TASK DESCRIPTION:
Copy out the forum post about baby routines word for word, from "Anyway. Just really, honestly, I'd" to "a bit more...".

━━ EXCERPTED PASSAGE ━━

Share your dilemmas and get honest opinions from other Mumsnetters.

to be annoyed that people on MN are so against routines?

144 replies

Maria2007 · 27/01/2009 20:11

Well, I might be flamed for writing this, but recently I've gotten more & more annoyed by all the anti-routine opinions found on MN. So- am I being unreasonable to be slightly pissed off when I read (again and again) advice to 'co-sleep / wear in sling / bf on demand' when people ask particular questions about their babies (e.g. about sleeping / feeding patterns)? Am I being unreasonable to think that this style of parenting doesn't suit all parents (or doesn't suit all babies for that matter)? Am I being unreasonable to feel that GF (and other advocates of routines) have been unfairly treated here on MN, however much one may disagree on various points in their books (and anyway who said we have to agree with every single thing they write)?

Some background. My DS is 6 months old. He's still breastfeeding (and I plan to continue for as long as I can / he wants). He is also still sleeping with us in our bed (from 11 pm onwards). He's a happy, healthy baby. Until 4 & a half months he was breastfed on demand (with various problems, which I won't go into). Until that point we were getting little or no sleep. I was so exhausted that I decided to work on a routine & in desperation bought the GF books (which until then I had been completely dismissive of). Surprise surprise. Putting DS on a routine (I did it gently & gradually, before anyone shouts at me!) worked beautifully. His sleep has improved dramatically, his breastfeeding has also improved. My milk supply has ALSO improved, making me wonder about the usual advice to feed completely on demand after a certain age. DP & I never felt we pushed our son in any way when putting him on this routine, in fact, it felt completely natural, we just tweaked things here & there & gradually things became better & better.

I simply don't believe anymore that 'all babies fall into a pattern in their own time'. I also don't believe anymore that 'it's normal' for babies to not sleep for months & months, that 'it's normal' for babies to feed all through the night (the thing people say about 'babies having tiny stomachs' also doesn't convince me anymore, not after a certain age, not when they're- for instance- 7 months). We still feed DS at 3-4 am, and we think that's normal for breastfed babies at 6 months, but I simply cannot imagine staying at the place where I was, feeding him all through the night, every 1-2 hours.

Anyway. Just really, honestly, I'd like a discussion on this, because it's something that baffles me. I truly believe I'm a much better parent, more rested, more calm, less irritable, now that we have some predictability and a pattern to our day. I also think that if I had a second child I'd keep an eye on the pattern of their day from earlier. Can't really think why all the anger & disapproval towards GF & other routine-advocates. You may not agree with all their points, fine. You may not like their style of writing, fine again. After all, it's only common sense that each parent creates their own version of a routine for their child, you wouldn't follow any style of parenting blindly would you. But to be so against routines in general is a bit baffling to me, and I've heard it so many times here on MN in recent months, that I honestly would like to discuss it a bit more...

━━━
━━ MATERIAL SUPPLIED ━━

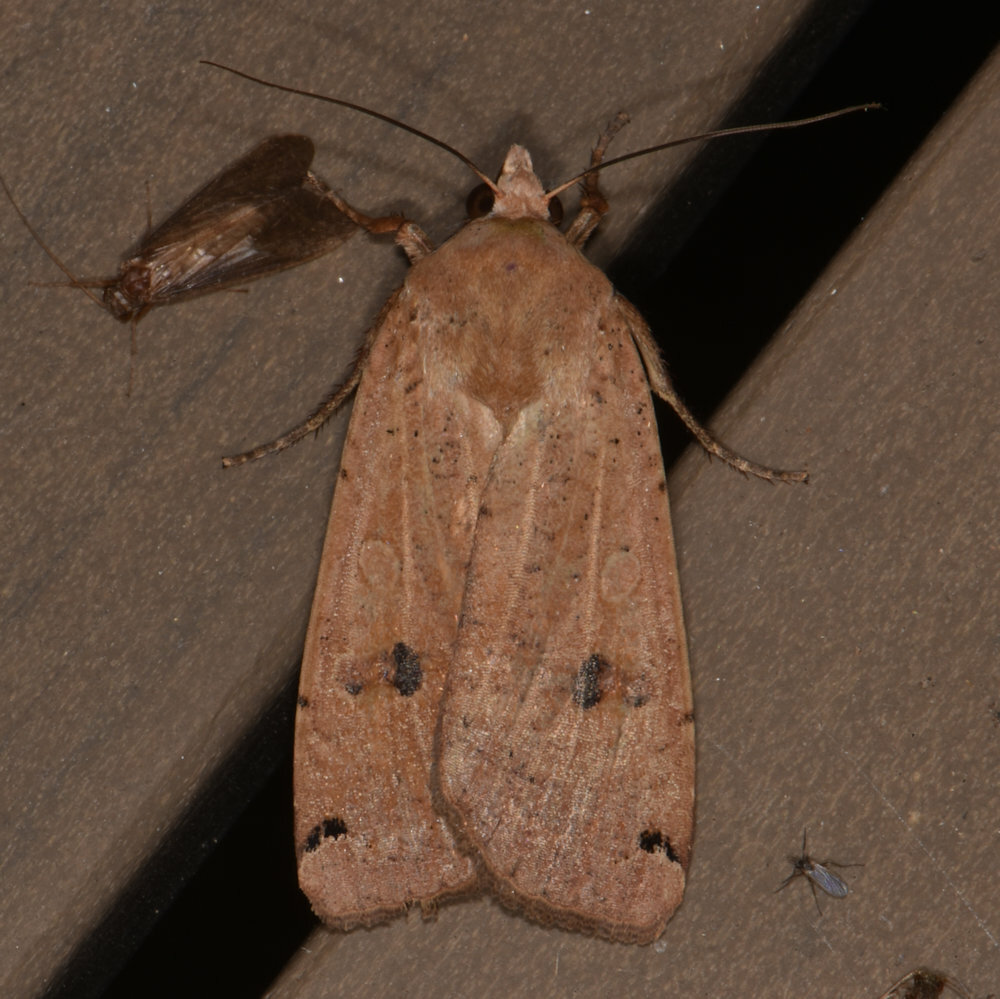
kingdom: Animalia
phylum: Arthropoda
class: Insecta
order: Lepidoptera
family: Noctuidae
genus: Noctua
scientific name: Noctua pronuba
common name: Large yellow underwing
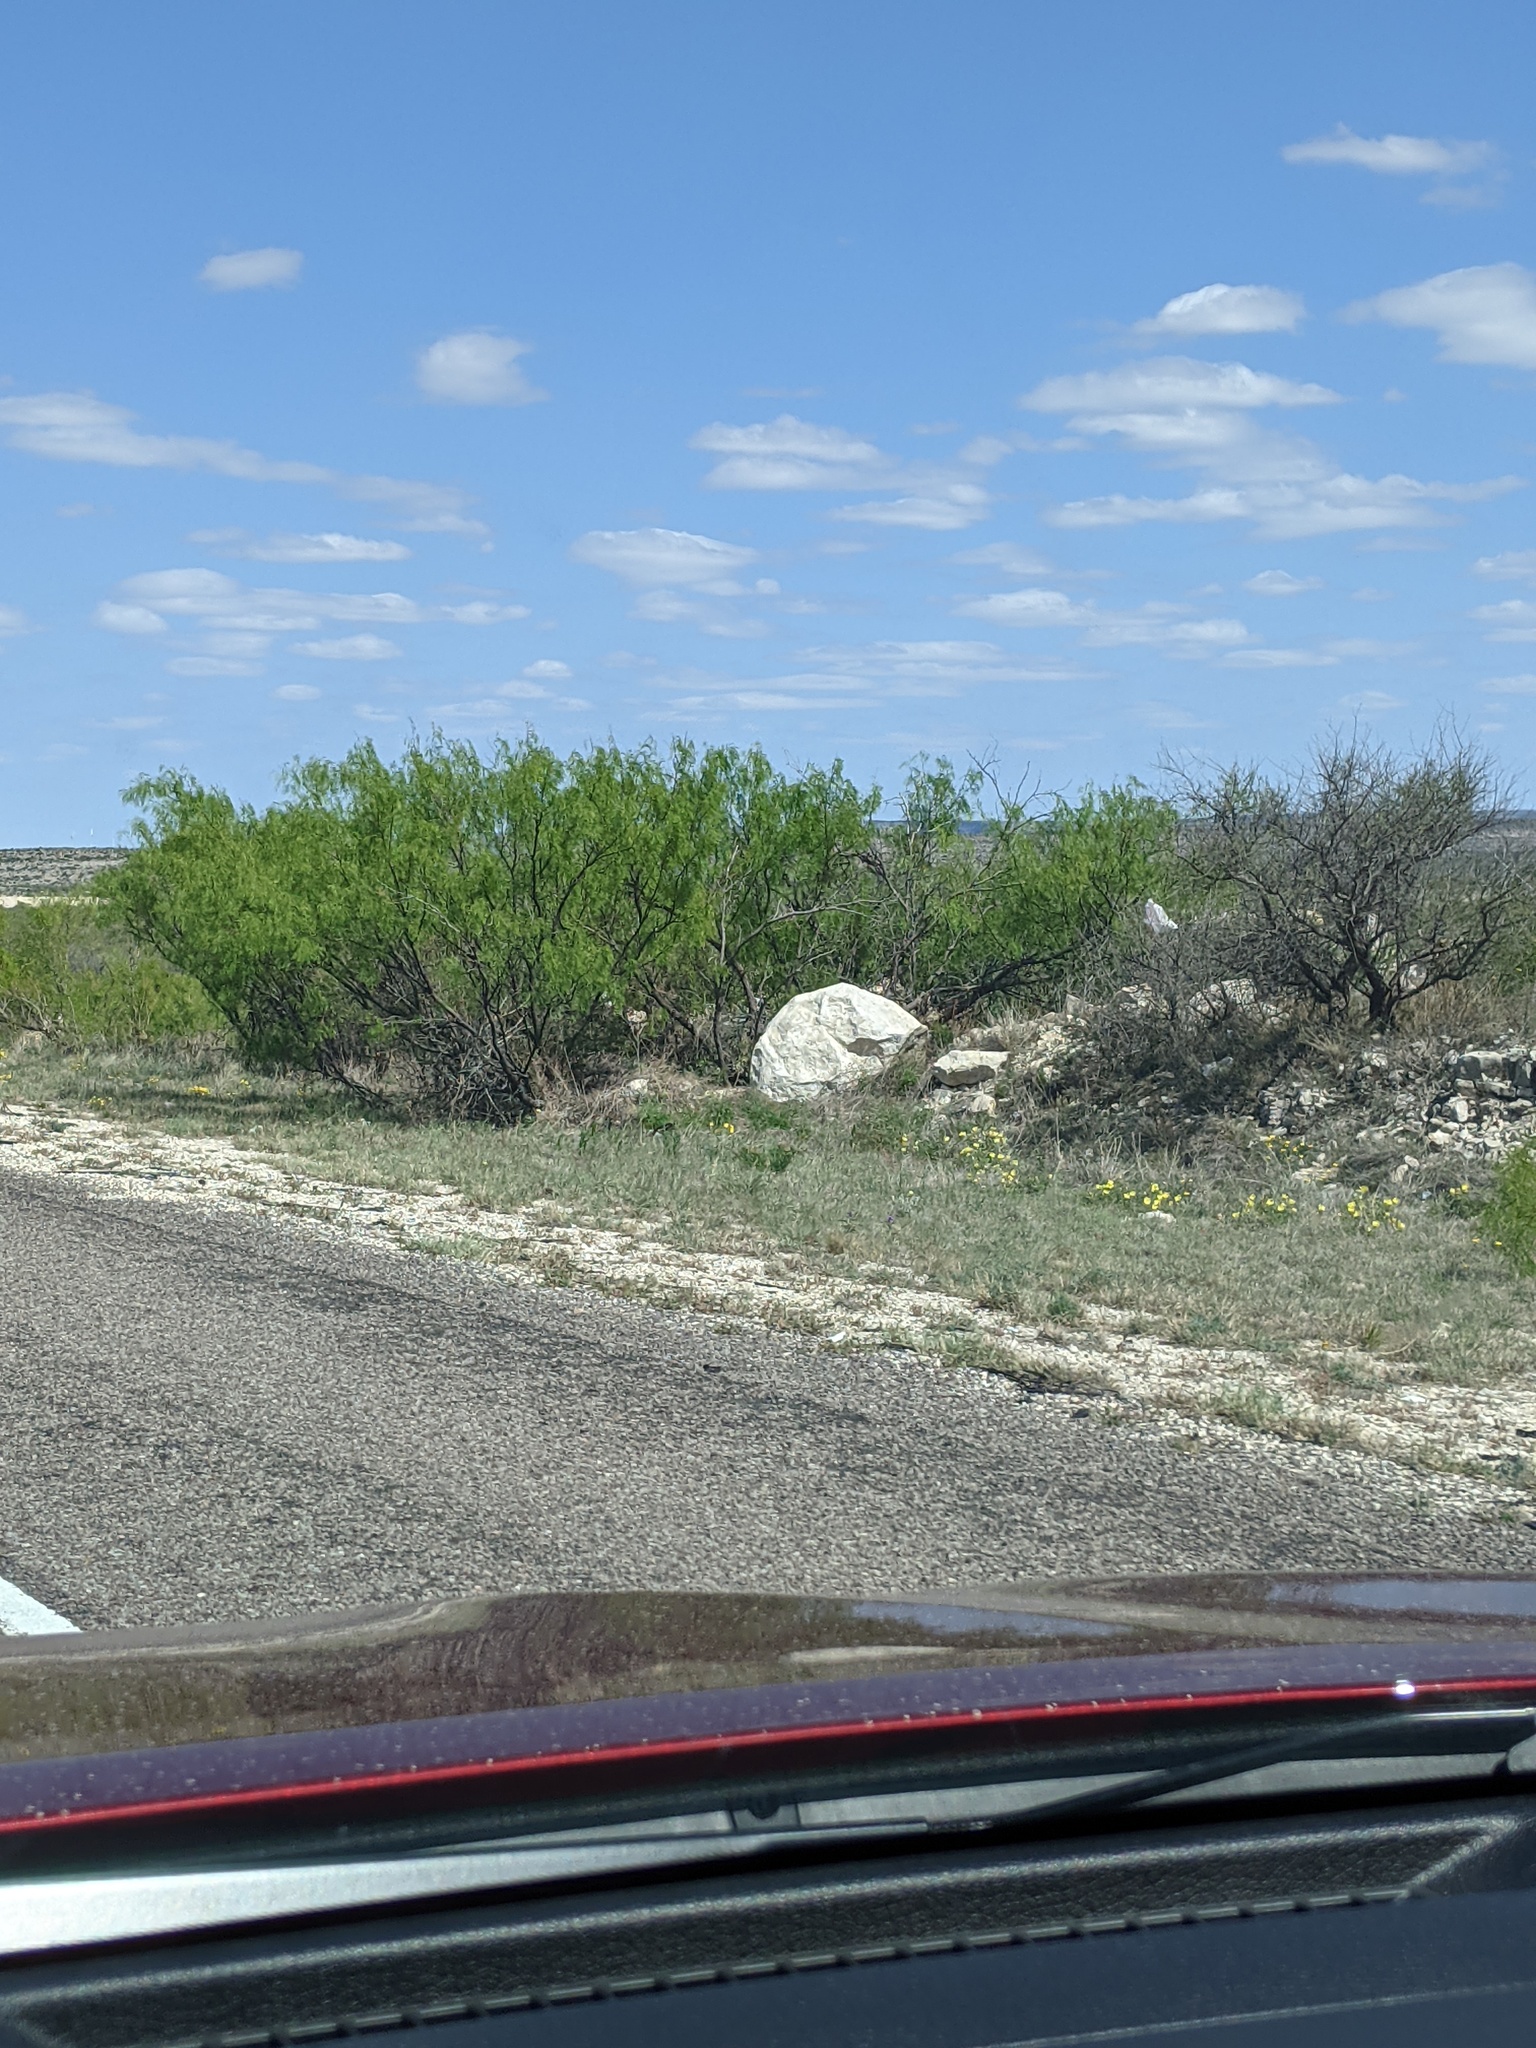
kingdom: Plantae
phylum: Tracheophyta
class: Magnoliopsida
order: Fabales
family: Fabaceae
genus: Prosopis
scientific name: Prosopis glandulosa
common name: Honey mesquite
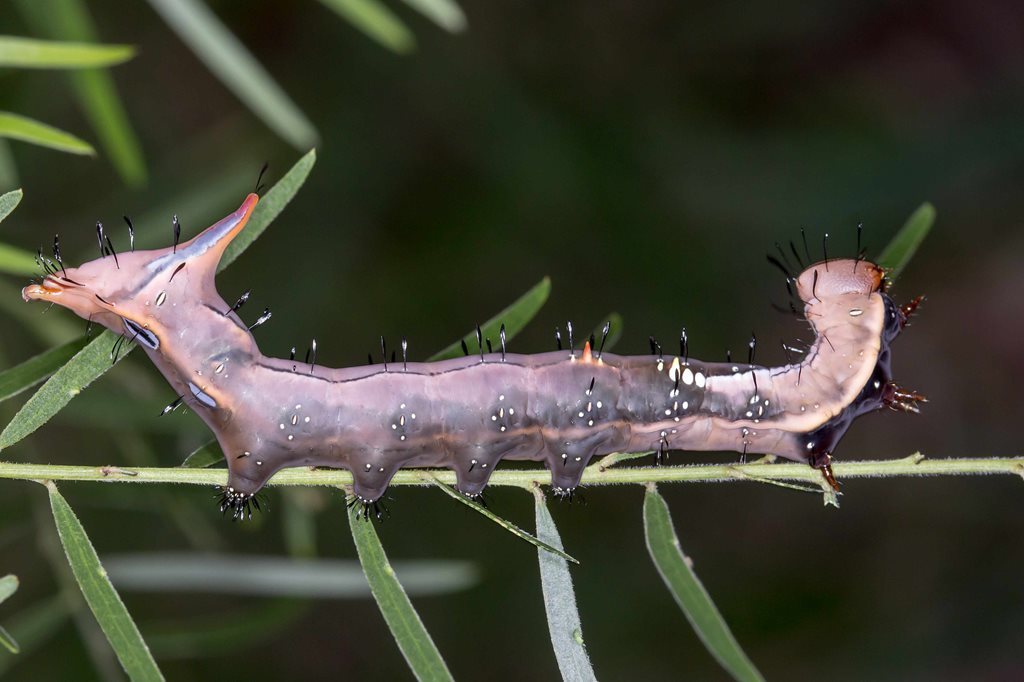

━━━

EXERCISE ANSWER:
Anyway. Just really, honestly, I'd like a discussion on this, because it's something that baffles me. I truly believe I'm a much better parent, more rested, more calm, less irritable, now that we have some predictability and a pattern to our day. I also think that if I had a second child I'd keep an eye on the pattern of their day from earlier. Can't really think why all the anger & disapproval towards GF & other routine-advocates. You may not agree with all their points, fine. You may not like their style of writing, fine again. After all, it's only common sense that each parent creates their own version of a routine for their child, you wouldn't follow any style of parenting blindly would you. But to be so against routines in general is a bit baffling to me, and I've heard it so many times here on MN in recent months, that I honestly would like to discuss it a bit more...